Angel also says the company has refused to release public documents and is using the residents in the Buena Vista migrant labor camp as unknowing guinea pigs.
"The bottom line is, adaptiveARC took no steps to notify the migrant worker community they plan to build their plant next to [them], and the so-called-data from their tests in Mexico is practically nonexistent," says Angel. "This process has been streamlined through the county without any of the necessary dialogue in the community. If Kris wants to test this so bad, why doesn't he build it near where he lives instead of where poor Spanish-speaking workers live?"
But while Angel contends the project has breezed through the permit process, Campos says the company's failure to receive an air permit is exactly why the project will be shot down when the supervisors vote on Oct. 7. He also said he'd like to see the company come back with enough information to satisfy the air district and that he's ready to travel to Mexico and view the existing plant where the proposed technology was born.

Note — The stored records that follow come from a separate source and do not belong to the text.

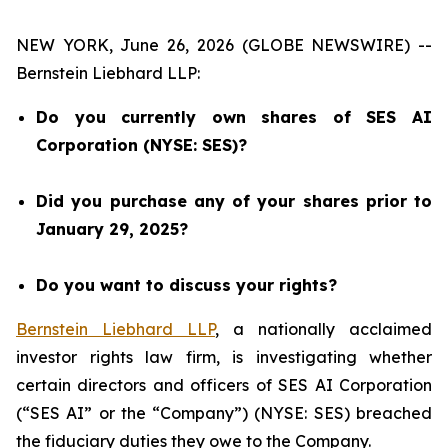
NEW YORK, June 26, 2026 (GLOBE NEWSWIRE) --
Bernstein Liebhard LLP:
Do you currently own shares of SES AI
Corporation (NYSE: SES)?
Did you purchase any of your shares prior to
January 29, 2025?
Do you want to discuss your rights?
Bernstein Liebhard LLP
, a nationally acclaimed
investor rights law firm, is investigating whether
certain directors and officers of SES AI Corporation
(“SES AI” or the “Company”) (NYSE: SES) breached
the fiduciary duties they owe to the Company.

"We can't just go in blind," says Campos. "What if someone gets sick? We have to know this thing is safe. Everyone who wants to build in Santa Cruz County has to follow the rules. That's life."
As seemingly inevitable as the Board of Supervisors' rejection may be, Skrinak says he's committed to seeing a waste-to-energy plant built in Santa Cruz County and will endeavor, however grudgingly, to satisfy the requirements he's so far been content to avoid.
"Every day we wait to use something like this, trash is piling up in our landfills," says Skrinak. "It may take more time to get the plant built than we thought, but we've got a clear path. Unfortunately the clock is always ticking."